Given records:
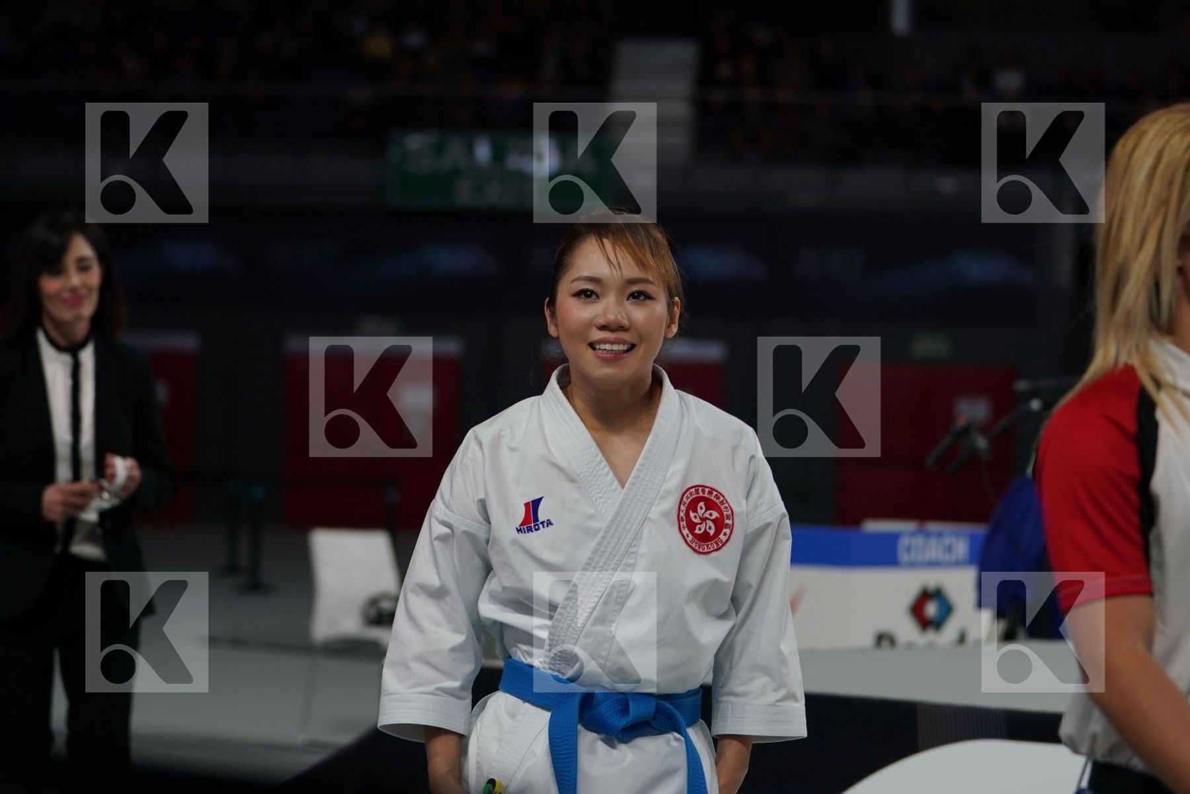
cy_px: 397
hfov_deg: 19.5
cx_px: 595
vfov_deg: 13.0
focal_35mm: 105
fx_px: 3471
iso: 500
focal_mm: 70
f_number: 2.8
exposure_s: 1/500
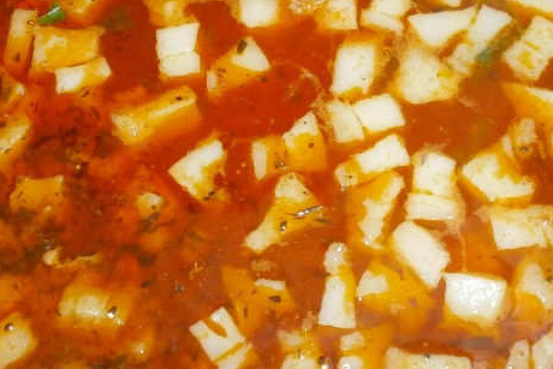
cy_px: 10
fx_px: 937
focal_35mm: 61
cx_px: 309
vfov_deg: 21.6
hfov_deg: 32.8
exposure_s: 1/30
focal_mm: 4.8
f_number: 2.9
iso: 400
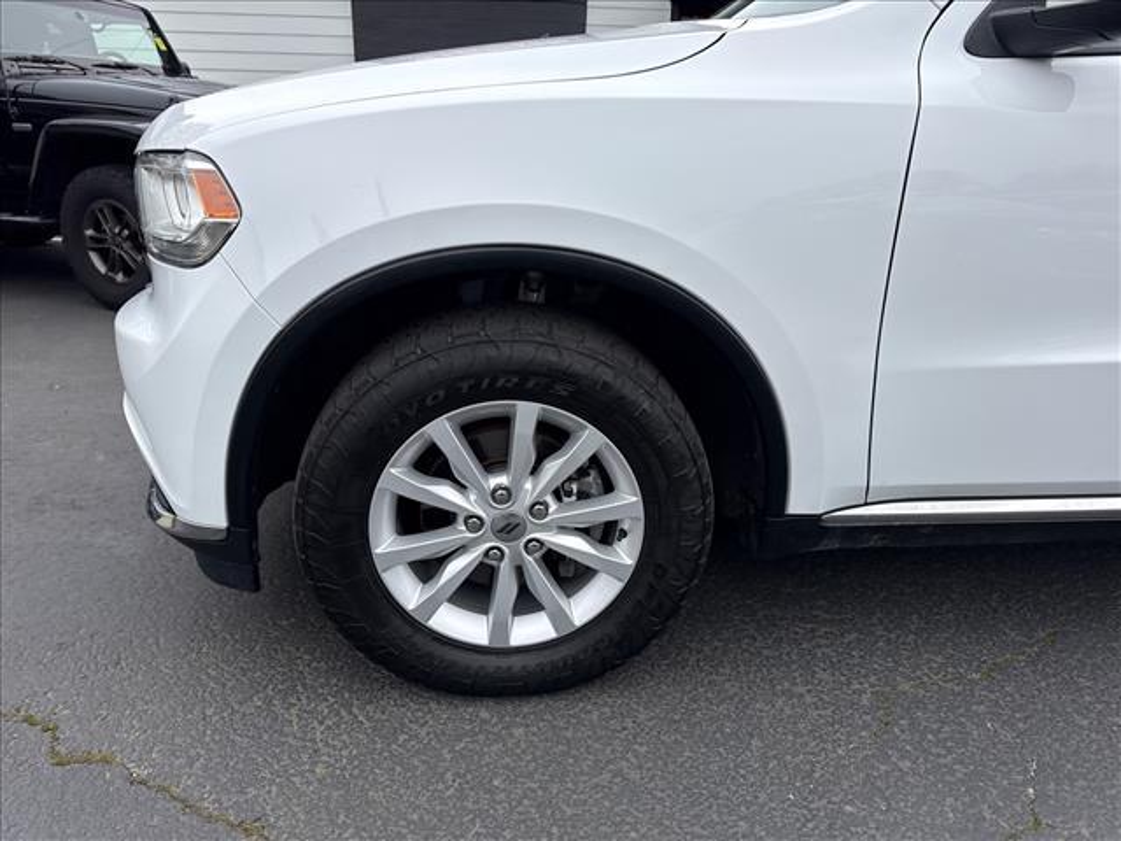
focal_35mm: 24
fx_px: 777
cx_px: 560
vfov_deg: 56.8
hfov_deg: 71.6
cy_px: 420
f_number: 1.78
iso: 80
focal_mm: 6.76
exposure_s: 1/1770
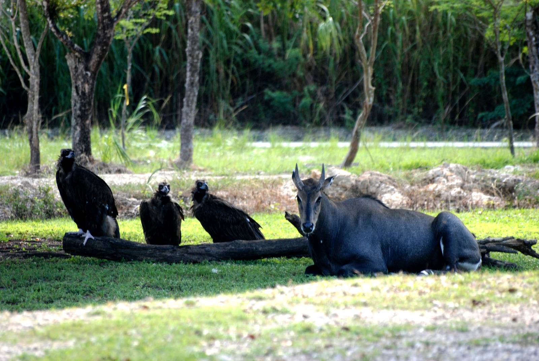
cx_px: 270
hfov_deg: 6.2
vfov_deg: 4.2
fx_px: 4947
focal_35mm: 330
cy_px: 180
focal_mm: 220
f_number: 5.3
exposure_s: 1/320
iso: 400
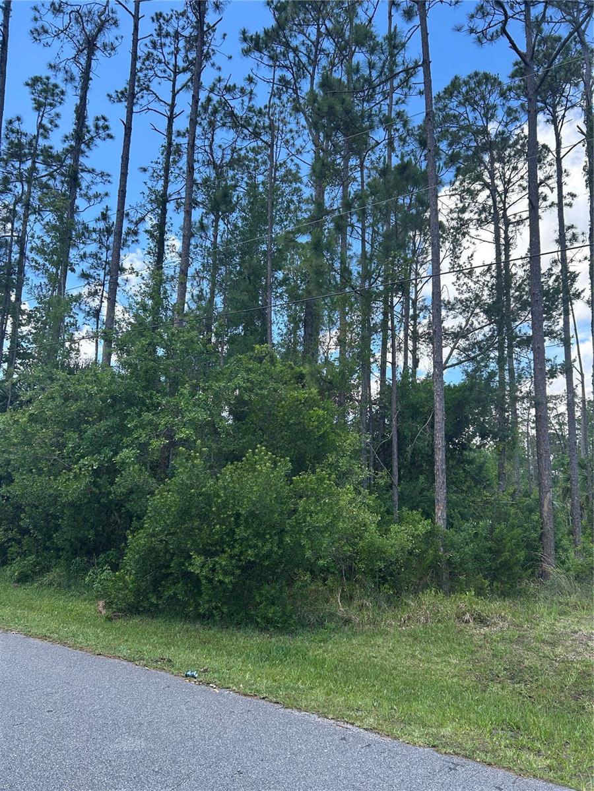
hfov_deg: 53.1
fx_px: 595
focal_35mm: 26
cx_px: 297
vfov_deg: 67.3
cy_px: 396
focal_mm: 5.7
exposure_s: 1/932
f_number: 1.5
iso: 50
--
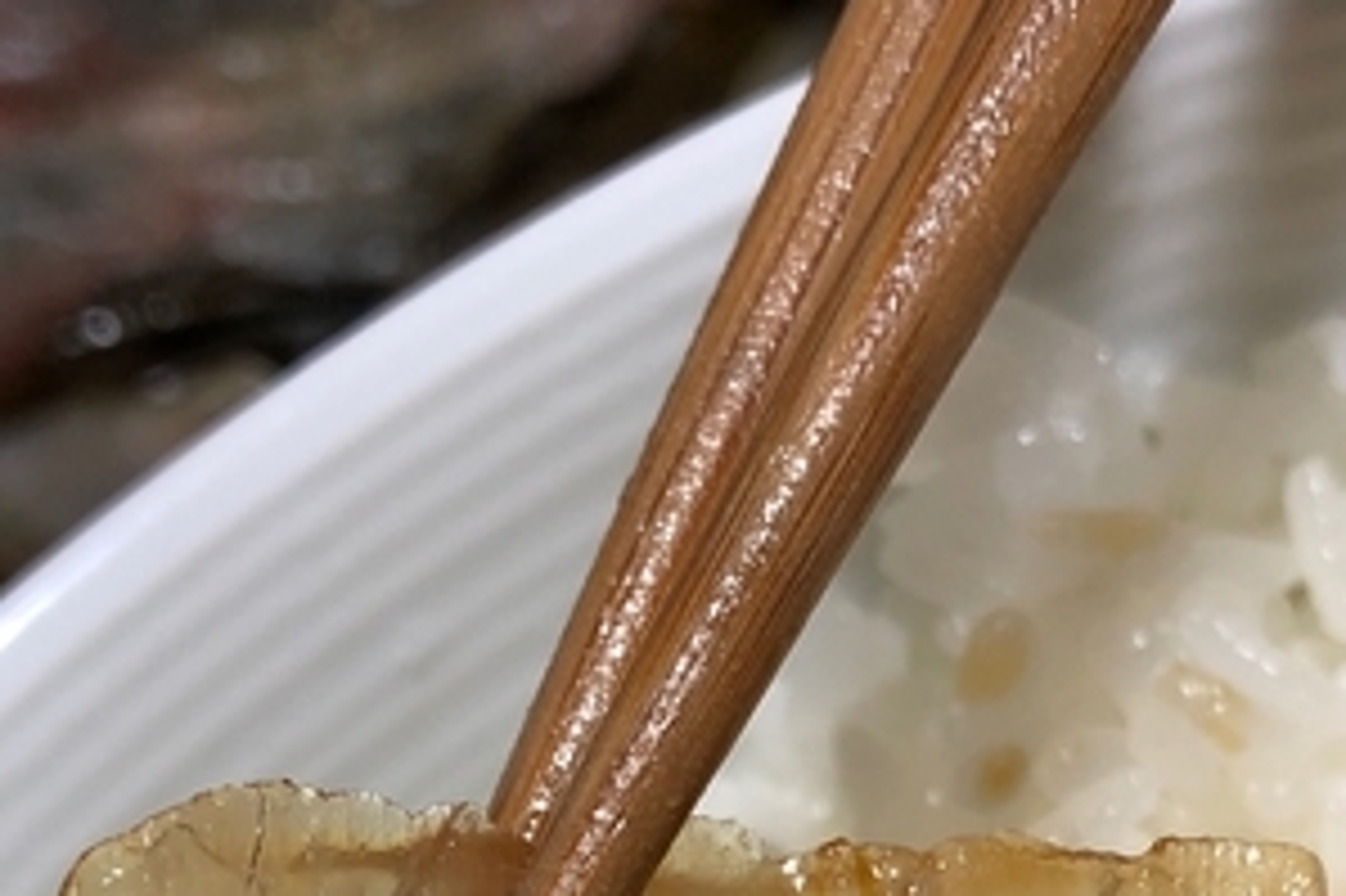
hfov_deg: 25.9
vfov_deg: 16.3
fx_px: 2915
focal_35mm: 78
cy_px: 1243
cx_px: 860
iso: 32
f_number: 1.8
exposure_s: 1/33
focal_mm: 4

Activity:
Above, find the line holding "focal_35mm: 61" and the line holding "fx_px: 4947". Print exactly those two lines and every line between them, but no pictures.

Solution for this task:
focal_35mm: 61
cx_px: 309
vfov_deg: 21.6
hfov_deg: 32.8
exposure_s: 1/30
focal_mm: 4.8
f_number: 2.9
iso: 400
focal_35mm: 24
fx_px: 777
cx_px: 560
vfov_deg: 56.8
hfov_deg: 71.6
cy_px: 420
f_number: 1.78
iso: 80
focal_mm: 6.76
exposure_s: 1/1770
cx_px: 270
hfov_deg: 6.2
vfov_deg: 4.2
fx_px: 4947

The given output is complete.